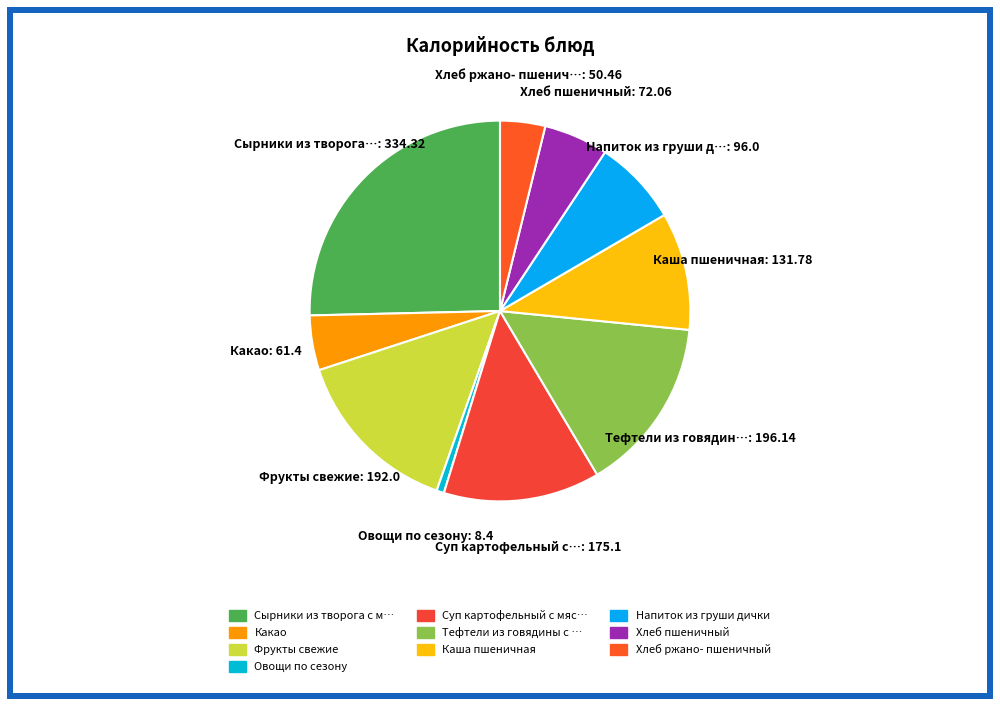

Rank the categories by value from lowest to highest.

Овощи по сезону, Хлеб ржано- пшеничный, Какао, Хлеб пшеничный, Напиток из груши дички, Каша пшеничная, Суп картофельный с мясными фрикадельками, Фрукты свежие, Тефтели из говядины с рисом, Сырники из творога с медом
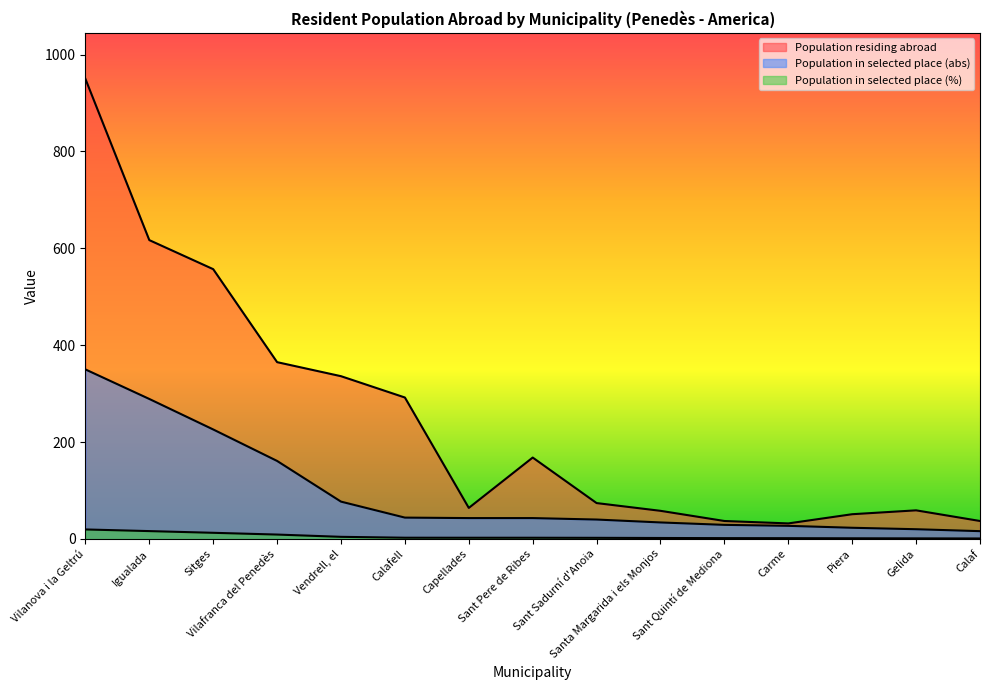

Between Vilanova i la Geltrú and Santa Margarida i els Monjos, which series saw the biggest shift?

Population residing abroad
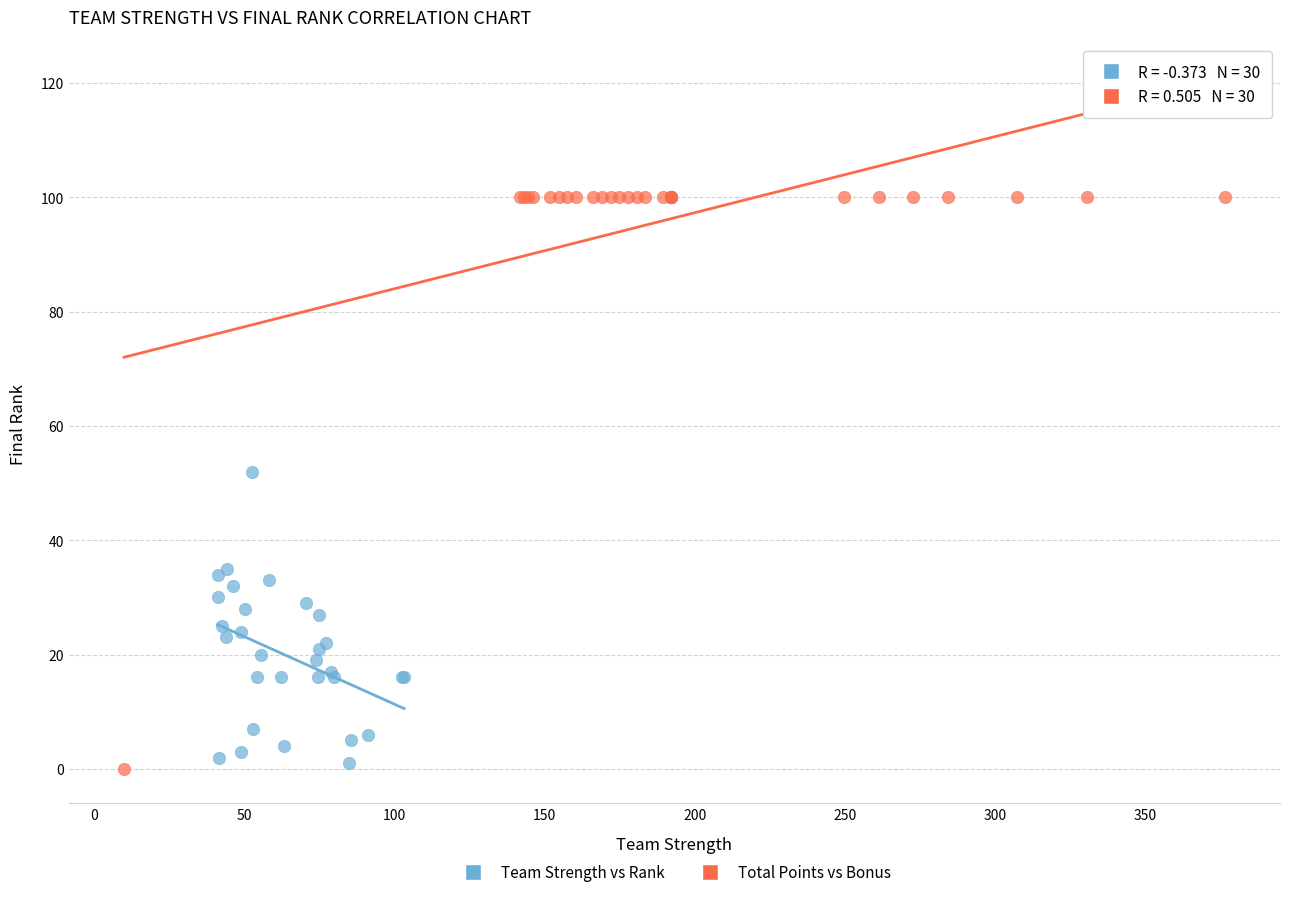

What are all the series names shown in the legend?

Team Strength vs Rank, Total Points vs Bonus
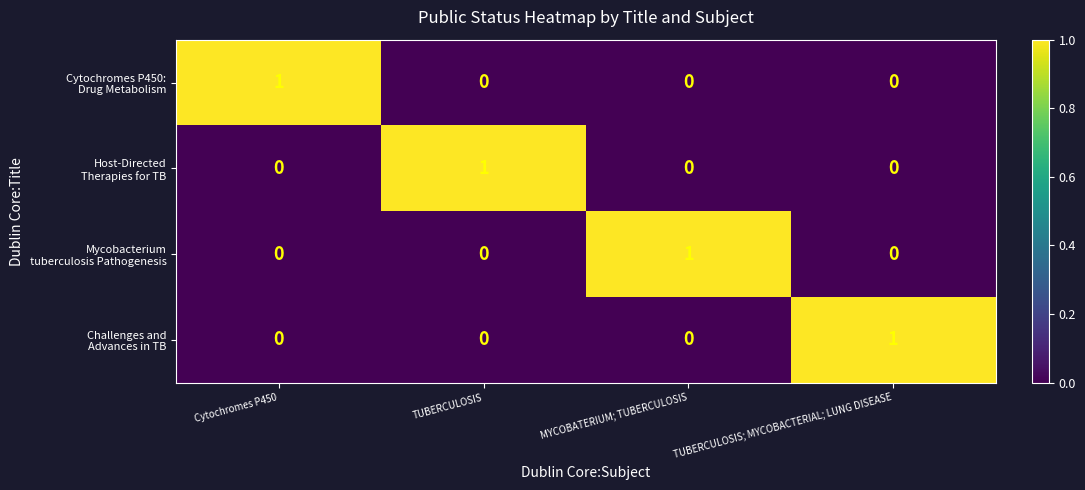

At how many categories does at least one series exceed 0?

4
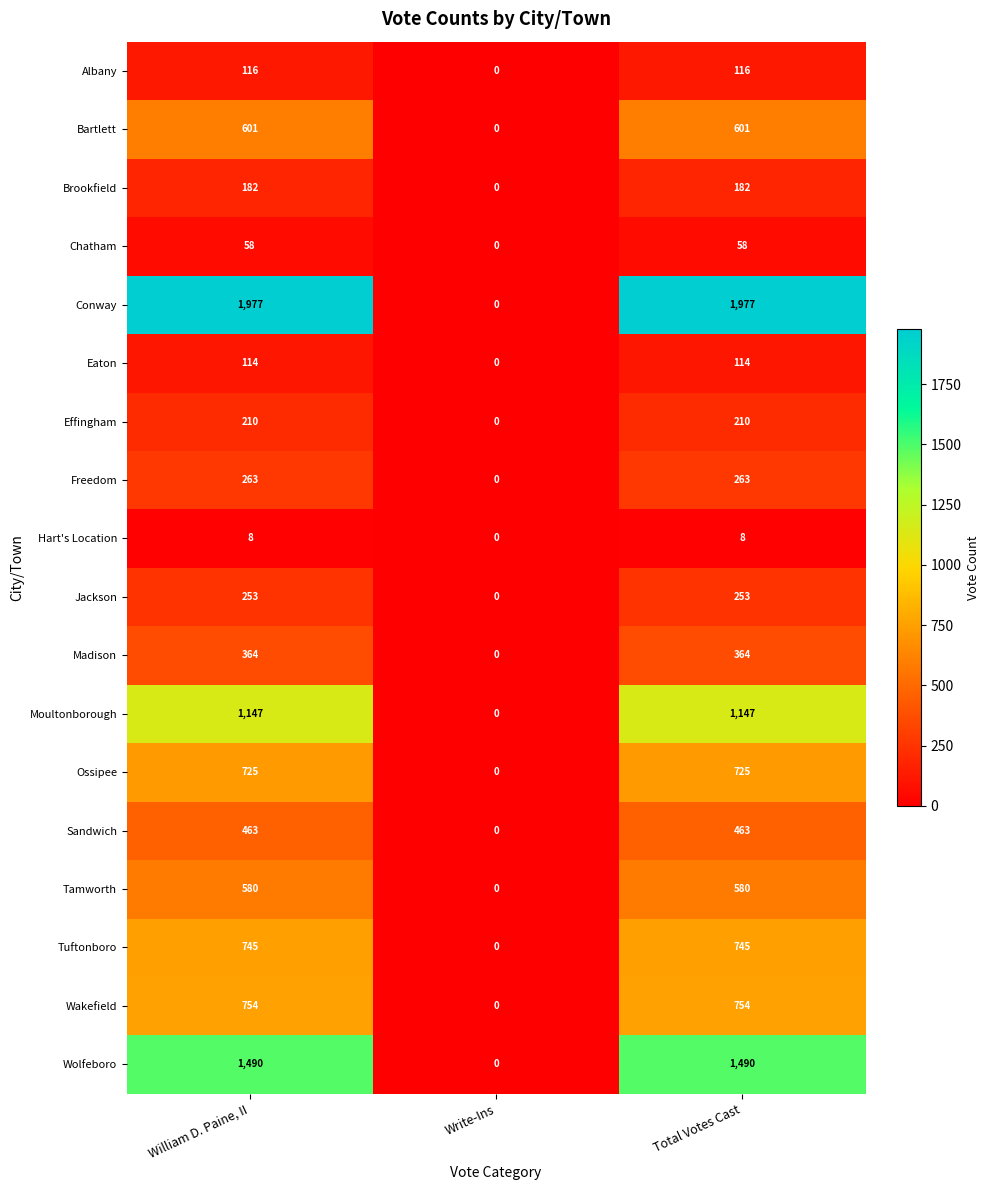

What is the sum of the Tuftonboro values at William D. Paine, II and Total Votes Cast?

1490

# [WORK REQUIRED]
Rewrite the lines above as a Markdown table with the columns Row and Line, from the line containing "At how many" up to and including the last line. Leave out blank lines and the pictures.

# [RESPONSE TO THIS EXERCISE]
| Row | Line |
|---|---|
| 1 | At how many categories does at least one series exceed 0? |
| 2 | 4 |
| 3 | What is the sum of the Tuftonboro values at William D. Paine, II and Total Votes Cast? |
| 4 | 1490 |